··· Text provided

In a recent report, the city council has recommended a higher tax on vacant housing and offices, and on more affluent visitors, which would require legislative intervention.

While the city estimates the cost of France‘s health crisis at 1.2 billion euros, between lost revenue and additional expenses, the current system of local government taxation is out of breath, and needs to be urgently reformed, said Nicolas Bonnet-Oulaldj, head of the Socialist Party, and Paul Simondon, deputy mayor of Paris Anne Hidalgo’s Finance Department.

Among these, three are incentives for housing: the launch of an additional tax on vacant offices, the increase of the tax on vacant housing (at least four times) or the removal of the ceiling on the increase in the housing tax on secondary residences in tense areas.

Others are aimed at the most affluent tourists, with a removal of the ceiling on the tourist tax on luxury hotels and palaces.

Meanwhile, the mayor of Cannes, David Lisanard is openly inviting businessmen to settle in the southern French City.

He’s turned Paris’ tax project on large companies into an opportunity to attract companies. “Come to Cannes,” Lisanard wrote on his social media account.

Tax attractiveness and quality of life. Ideal for creating jobs and wealth, making a profit, investing, innovating.

The services of the Cannes Lérins Agglomeration and the city hall of Cannes are at your disposal, in particular for the availability of land and real estate, Lisanard wrote.

Anne Hidalgo’s administration in Paris blames the government for a lack of financial support since the health crisis.

It advocates a “national reflection in order to better tax the profits of multinationals based in Paris” and to make the digital economy and the delivery business contribute more through the creation of a tax on delivery fleets or products delivered.

For Simondon, the incentive tax tools can “be shared very widely by elected officials” of all stripes, including conservative mayors “in cities where the housing situation is very tense”.

If the loss of fiscal autonomy is the subject of a unanimous observation by elected officials, regardless of their political stripe in France, the capital has experienced an “amplified impact of the crisis” and there is a Parisian specificity on tourist taxes and second homes, said Bonnet-Oulaldj to a news agency.

Deputy mayor Simondon assures that some of the measures presented are “applicable as early as 2023” if a parliamentary majority is reached on the subject.

The tourist tax does not cost anything to the State, nor to the working classes, said Bonnet-Oulaldj, for whom these are measures of social justice.

······
··· Material supplied

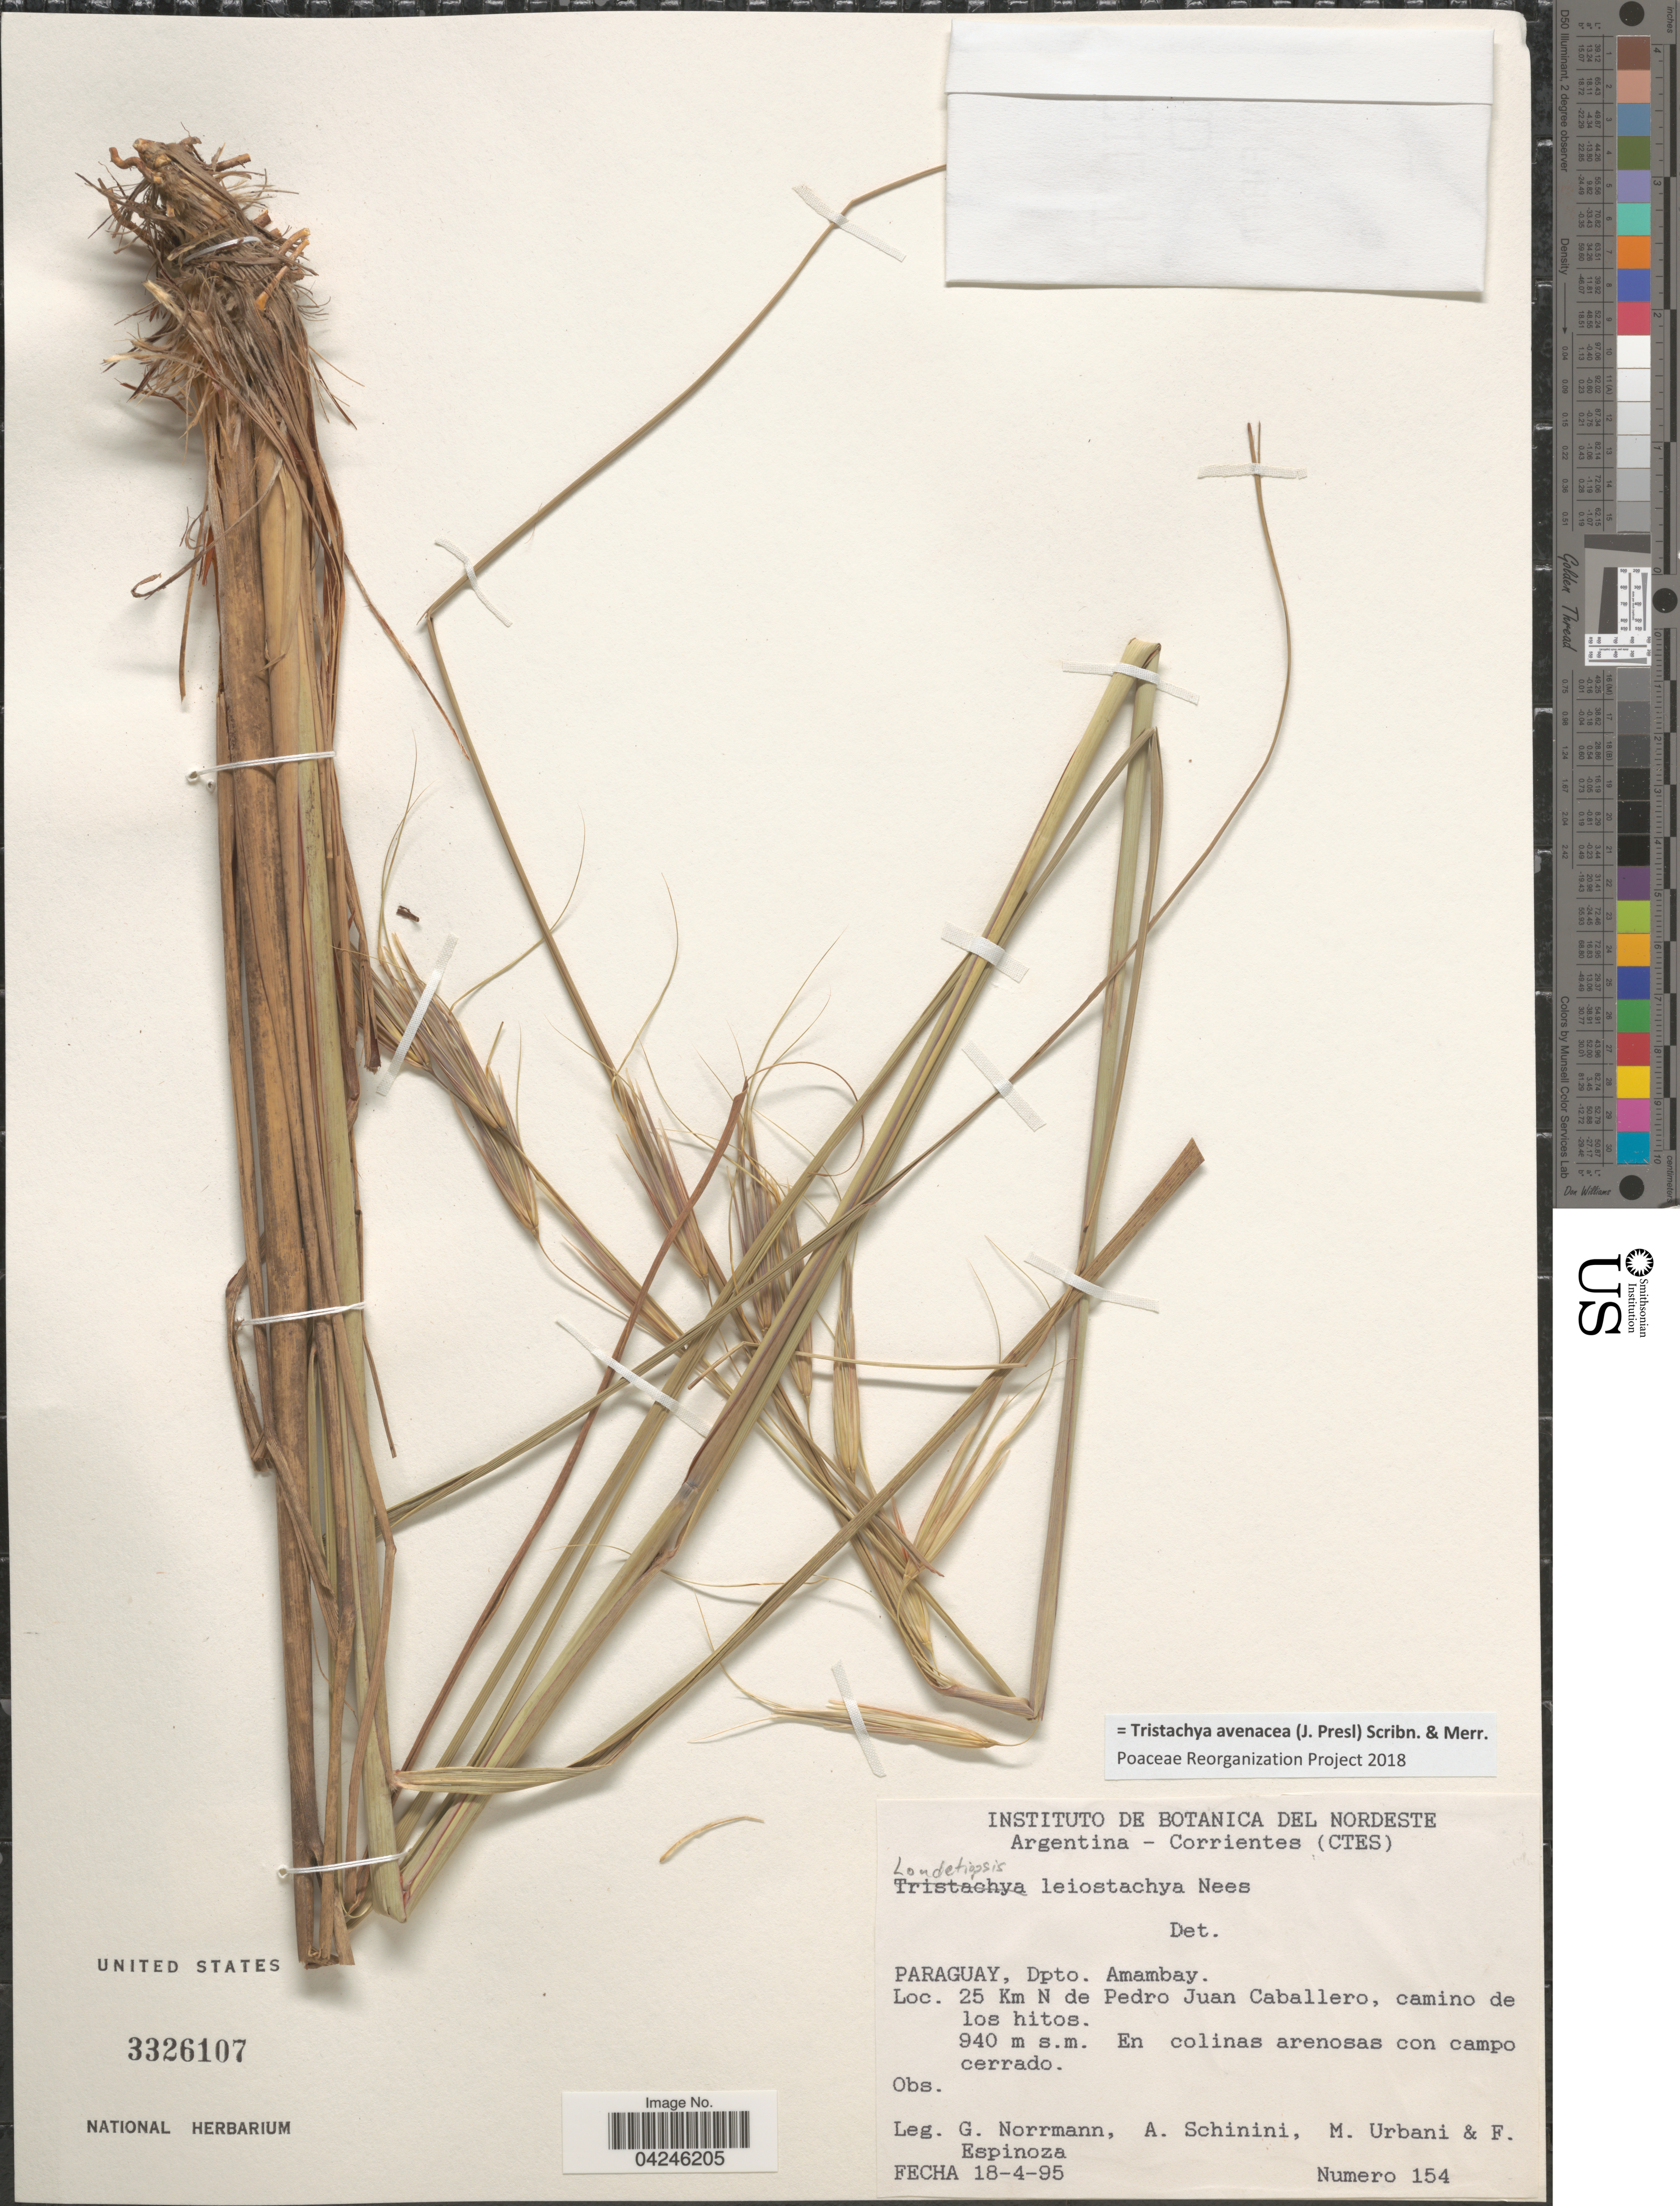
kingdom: Plantae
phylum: Tracheophyta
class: Liliopsida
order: Poales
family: Poaceae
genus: Tristachya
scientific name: Tristachya avenacea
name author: Scribn. & Merr.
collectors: G. Norrmann, A. Schinini, M. Urbani & F. Espinoza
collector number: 154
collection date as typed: Transcribed d/m/y: 18/4/95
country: Paraguay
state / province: Amambay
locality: Dpto. Amambay. 25 Km N de Pedro Juan Caballero, camino de los hitos.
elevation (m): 940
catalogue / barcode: US 3326107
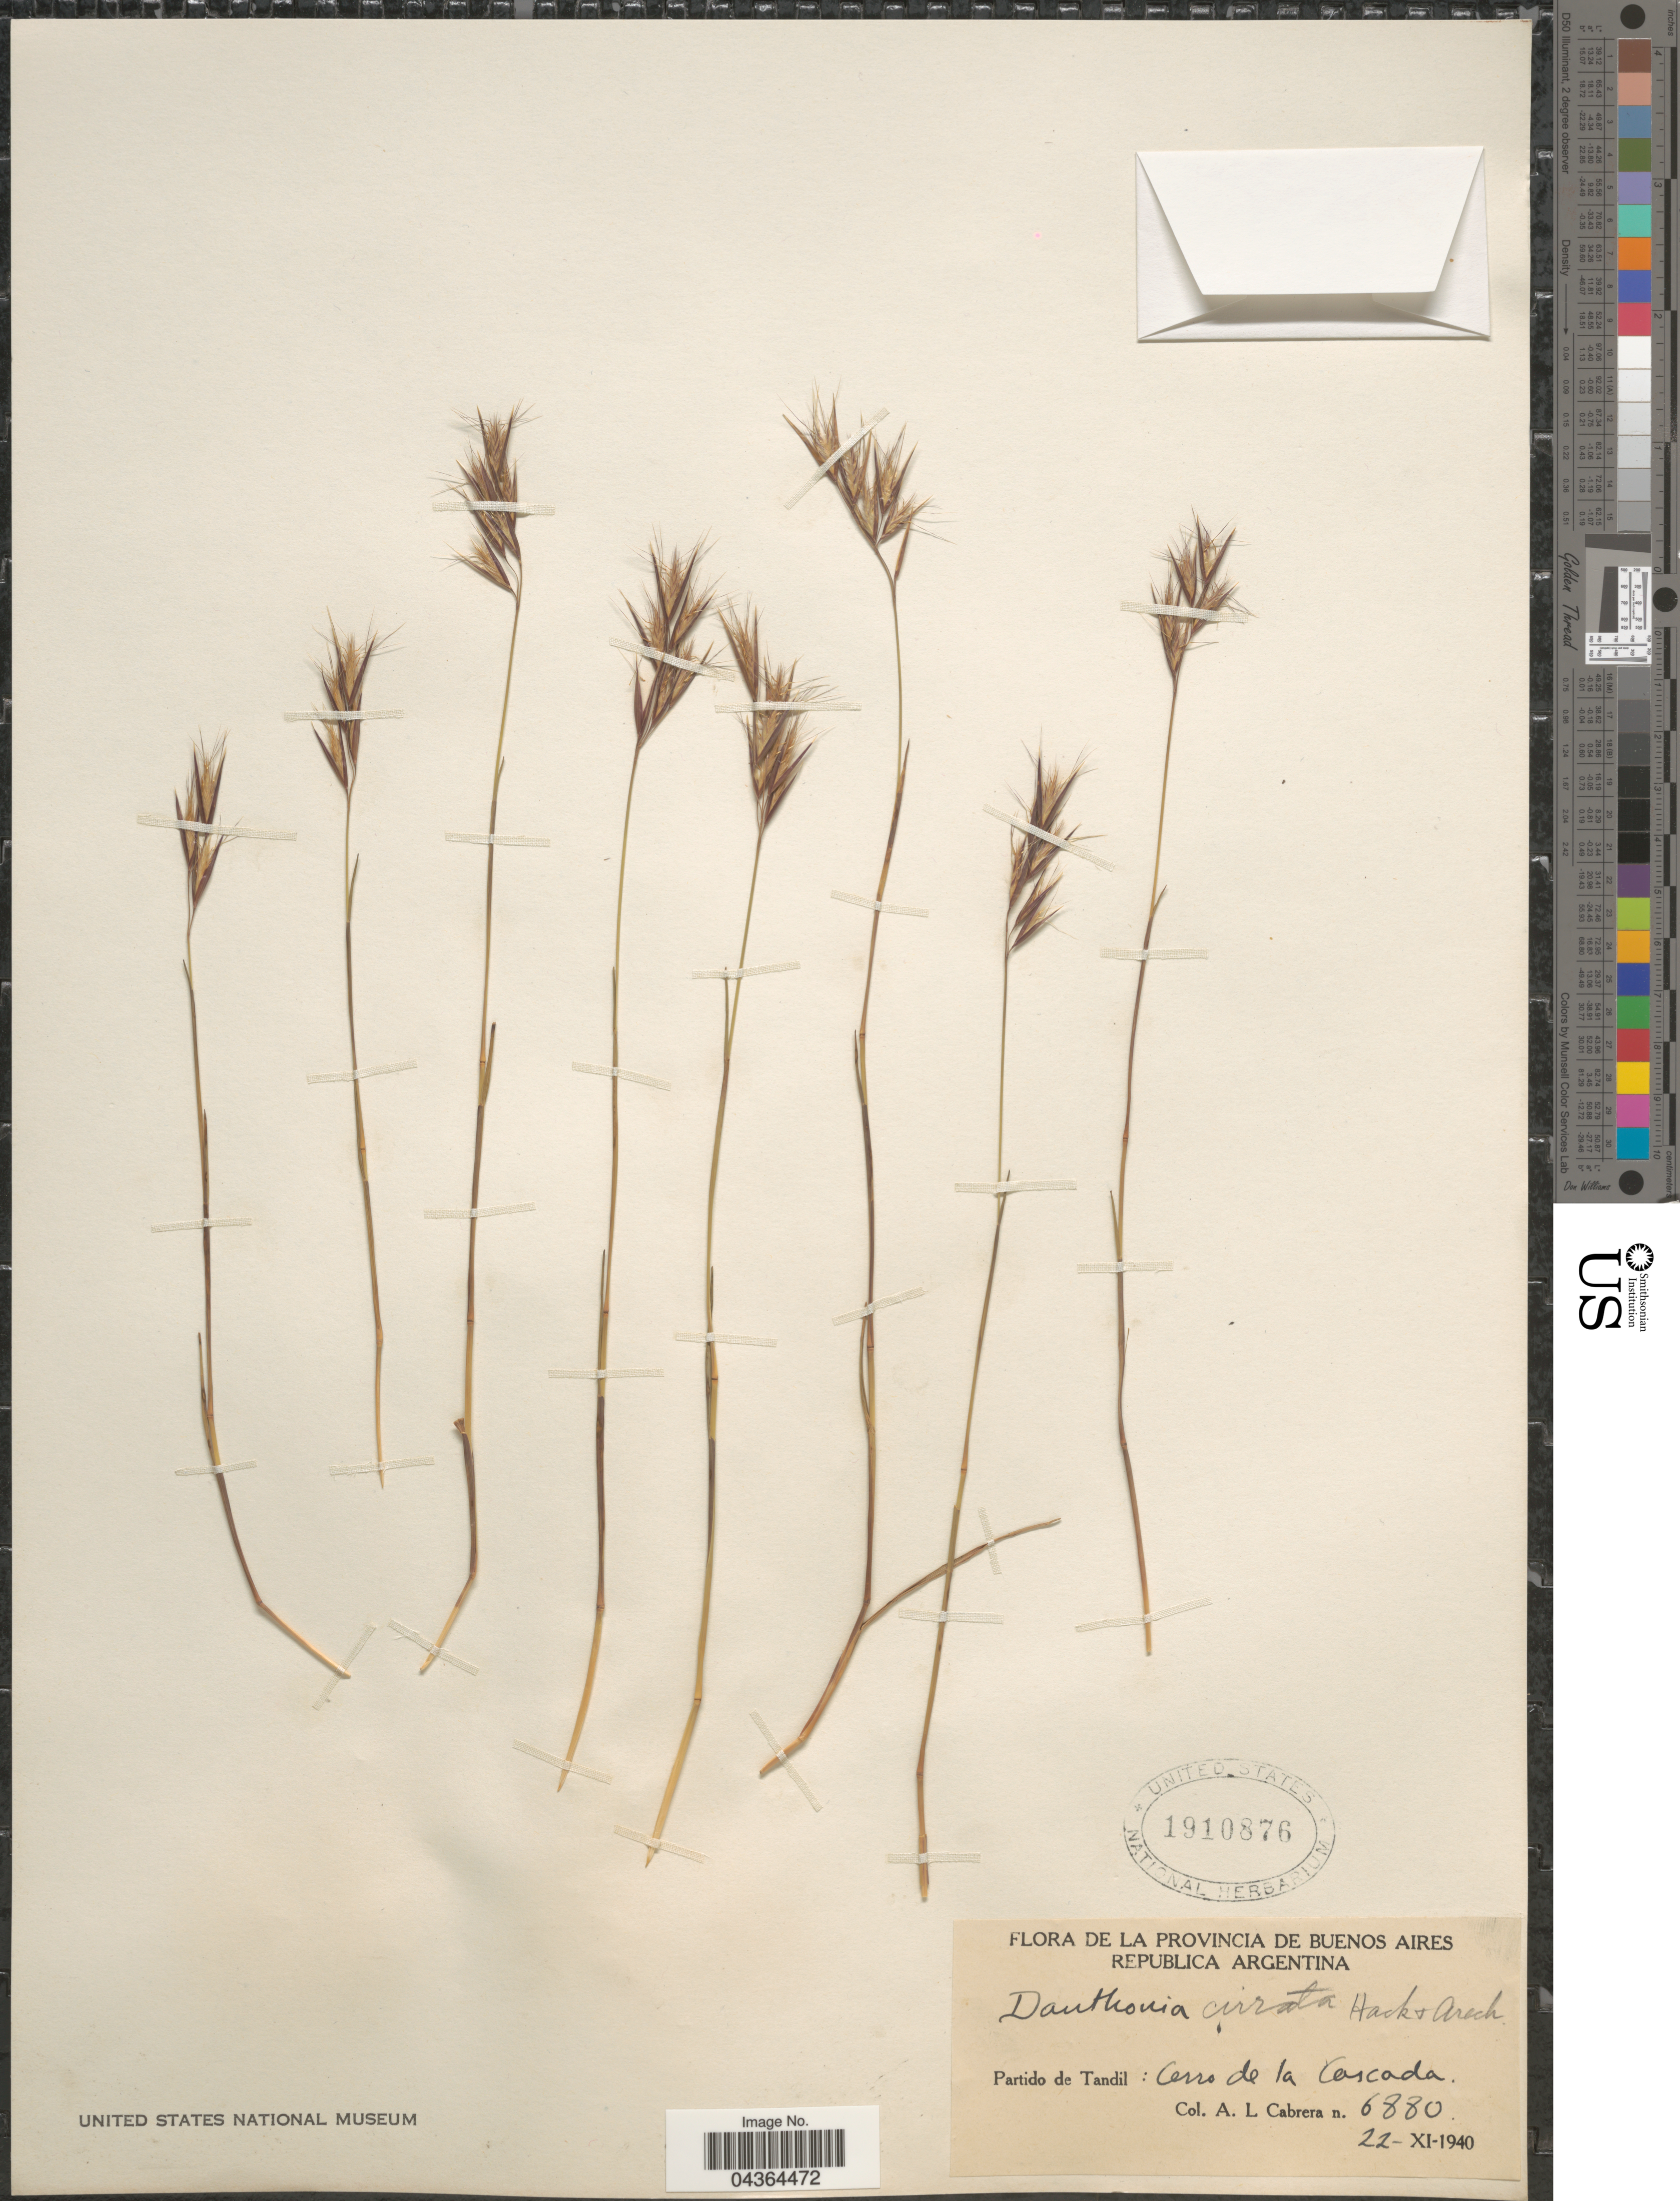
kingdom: Plantae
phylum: Tracheophyta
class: Liliopsida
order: Poales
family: Poaceae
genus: Danthonia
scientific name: Danthonia cirrata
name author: Hack. & Arechav.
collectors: A. L. Cabrera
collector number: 6880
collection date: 1940-11-22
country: Argentina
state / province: Buenos Aires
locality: Republica Argentina. Partido de Tandil: Cerro de la Cascada.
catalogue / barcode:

······

■ To do: Please list every person named in the text about the Paris tax proposals.

■ Solution:
- Nicolas Bonnet-Oulaldj
- Paul Simondon
- Anne Hidalgo
- David Lisanard